Os protestos antigovernamentais que começaram a 28 de dezembro no Irão entraram na segunda semana, espalhando-se por várias cidades e provocando uma resposta cada vez mais dura das autoridades. Em medida para dificultar a organização dos manifestantes, o regime iraniano cortou quase totalmente o acesso à internet e às comunicações telefónicas.

O movimento de protesto, inicialmente motivado pela grave crise económica e inflação elevada, transformou-se em manifestações directas contra o regime do Líder Supremo, Ali Khamenei. Avançou a organização NetBlocks que o corte de internet tem afectado “a quase totalidade das comunicações em todo o país”, dificultando a cobertura internacional e a coordenação dos manifestantes.

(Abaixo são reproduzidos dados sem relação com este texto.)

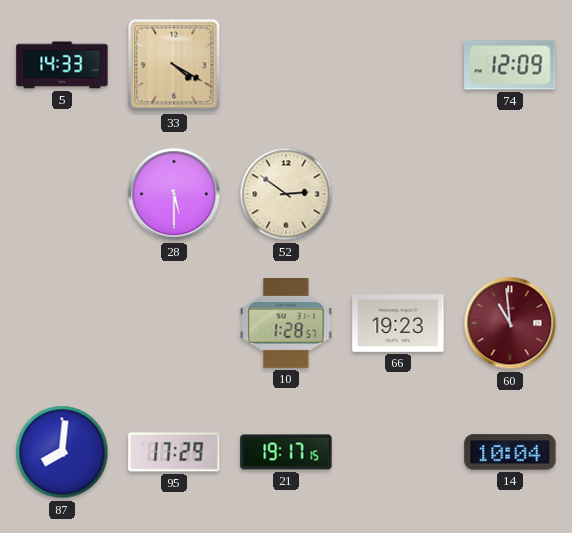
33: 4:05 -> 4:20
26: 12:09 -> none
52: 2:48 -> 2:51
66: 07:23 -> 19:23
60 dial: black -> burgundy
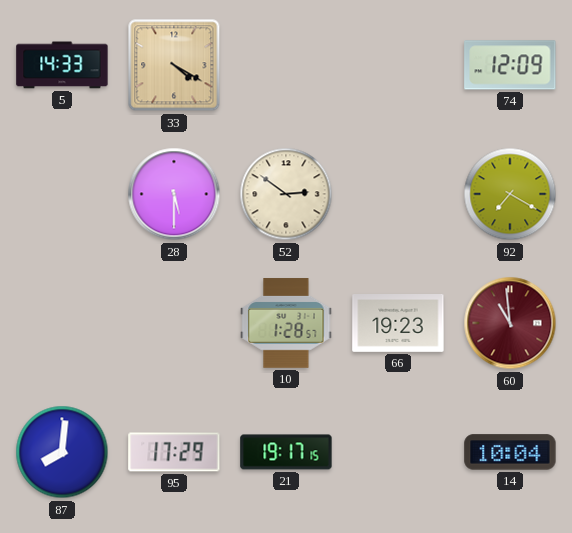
92: none -> 7:20
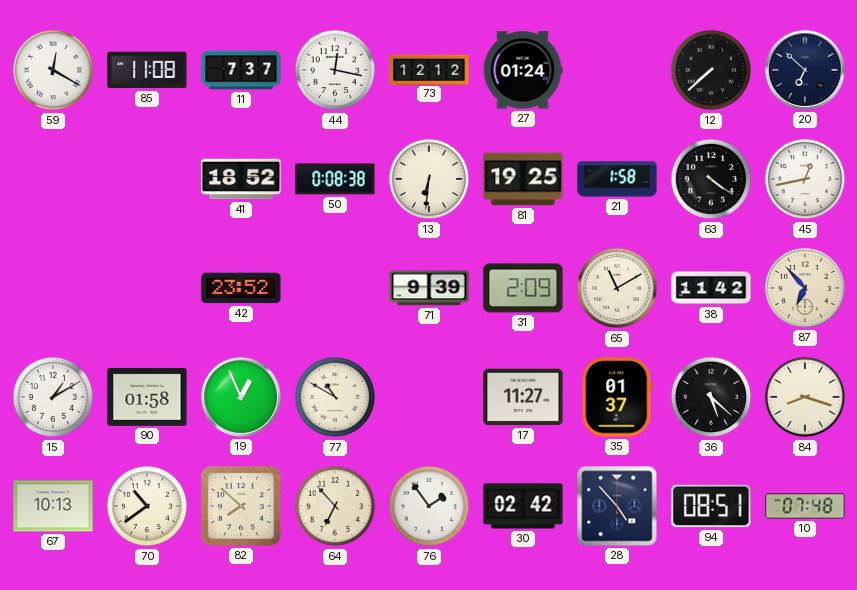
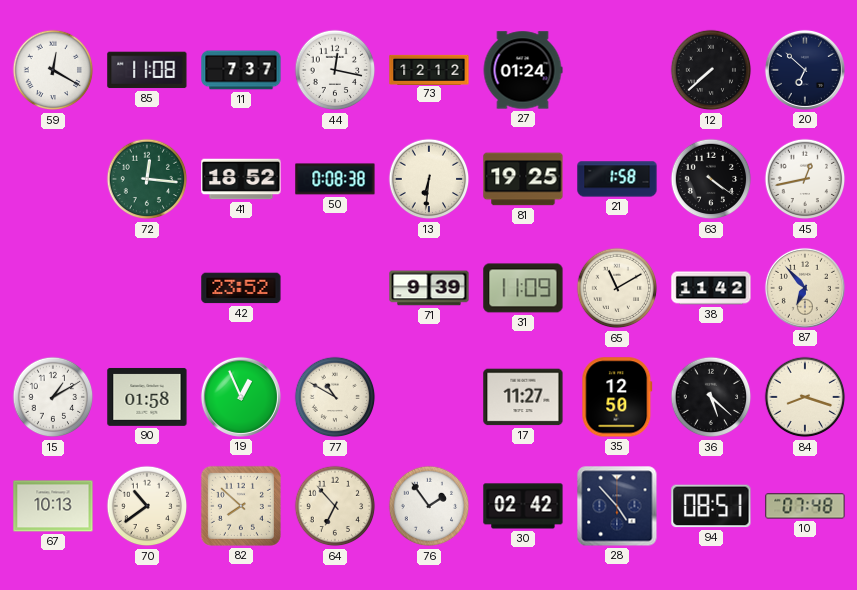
72: none -> 12:16
31: 2:09 -> 11:09
35: 01:37 -> 12:50
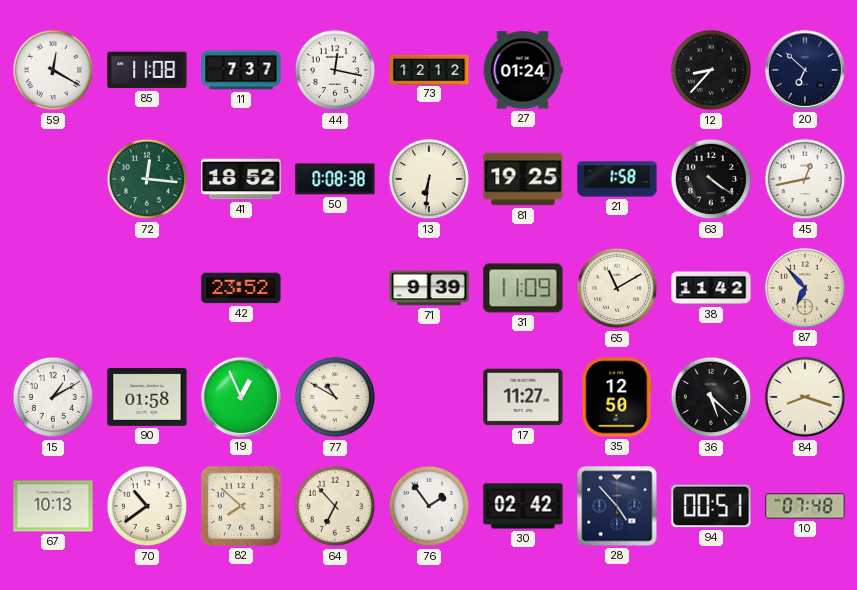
12: 7:38 -> 8:37
94: 08:51 -> 00:51
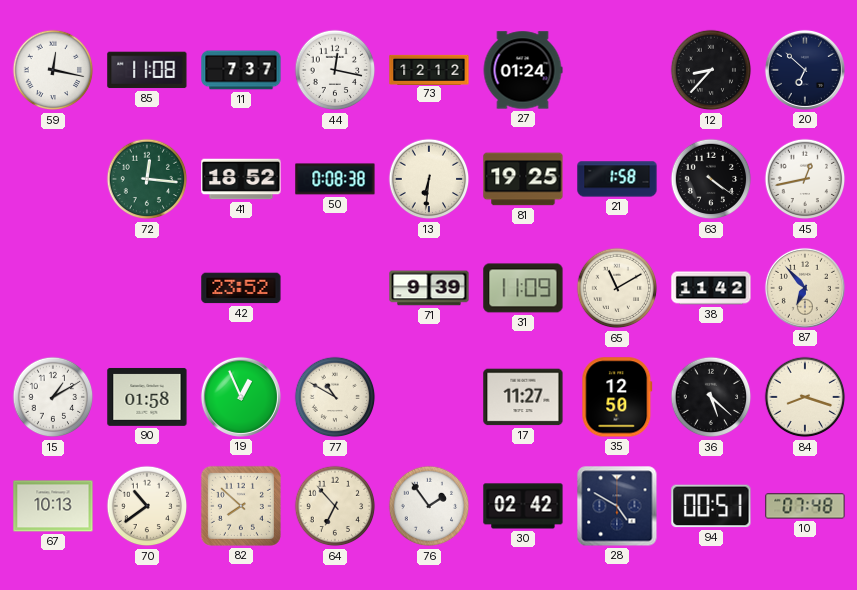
59: 12:20 -> 12:17
28: 4:53 -> 4:50
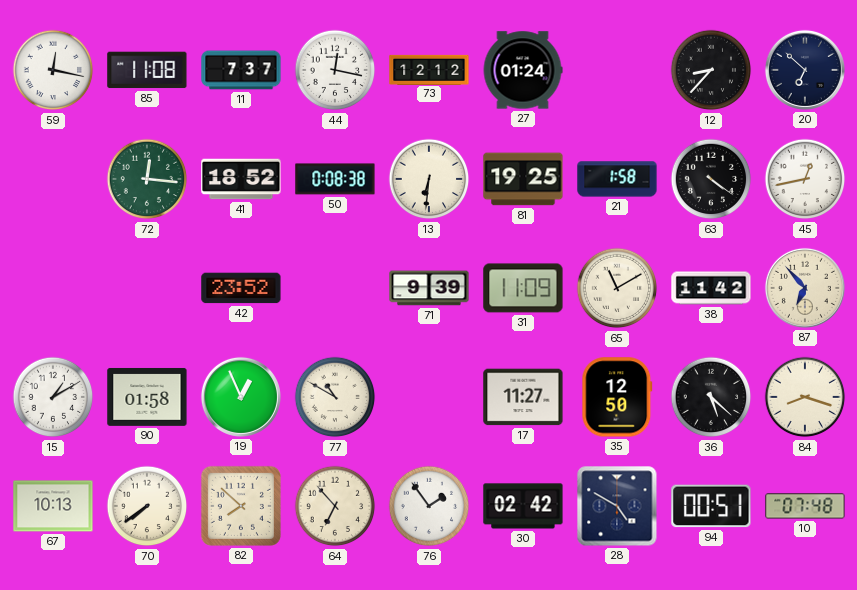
70: 10:39 -> 7:39
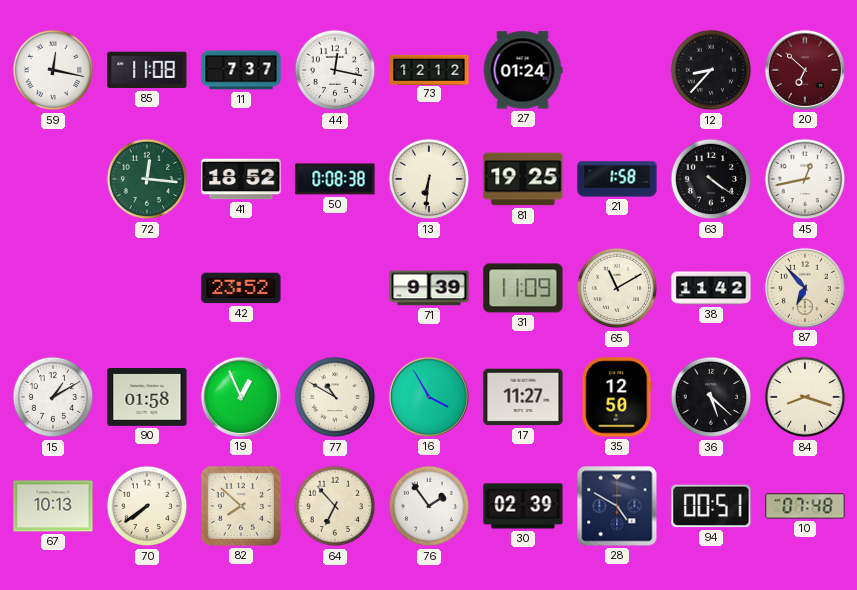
20 dial: navy -> burgundy
16: none -> 3:55
30: 02:42 -> 02:39
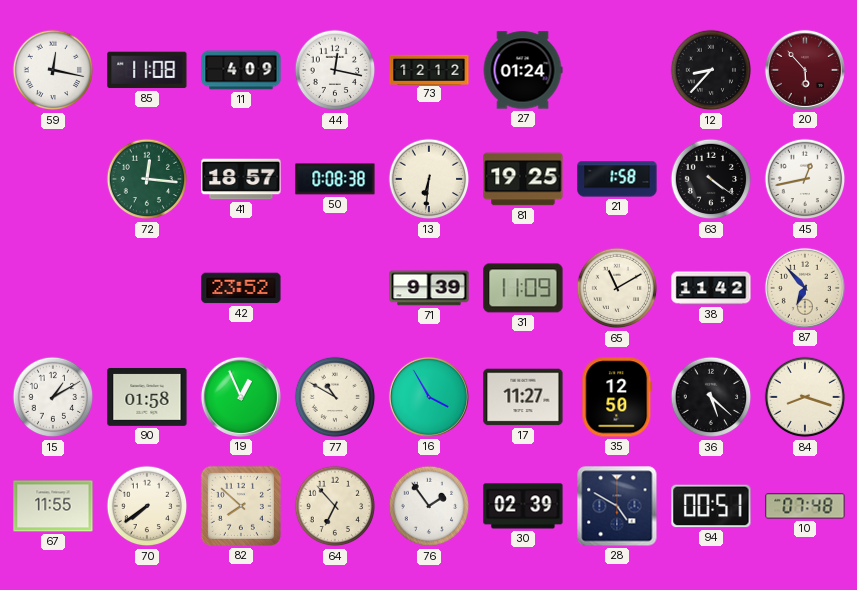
11: 7:37 -> 4:09
20: 6:52 -> 5:53
41: 18:52 -> 18:57
67: 10:13 -> 11:55
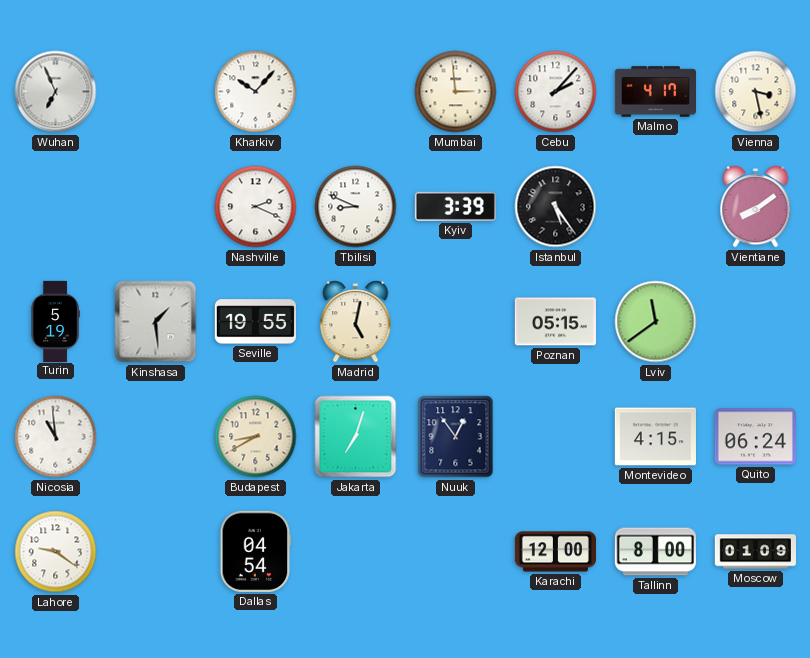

Organizações de direitos humanos estimam que pelo menos 62 pessoas tenham perdido a vida desde o início das manifestações, incluindo civis e membros das forças de segurança, embora os números reais sejam difíceis de confirmar devido ao bloqueio das comunicações.

No plano internacional, o Presidente dos Estados Unidos, Donald Trump, alertou que os EUA responderiam de forma severa caso as forças iranianas começassem a disparar contra os manifestantes, afirmando que o país está “pronto para actuar” se tal acontecer.

O Líder Supremo do Irão reagiu acusando os manifestantes de estarem a “arruinar as suas próprias ruas para agradar aos Estados Unidos”, rejeitando críticas externas e prometendo uma resposta firme às acções que considera sabotagem e influência estrangeira.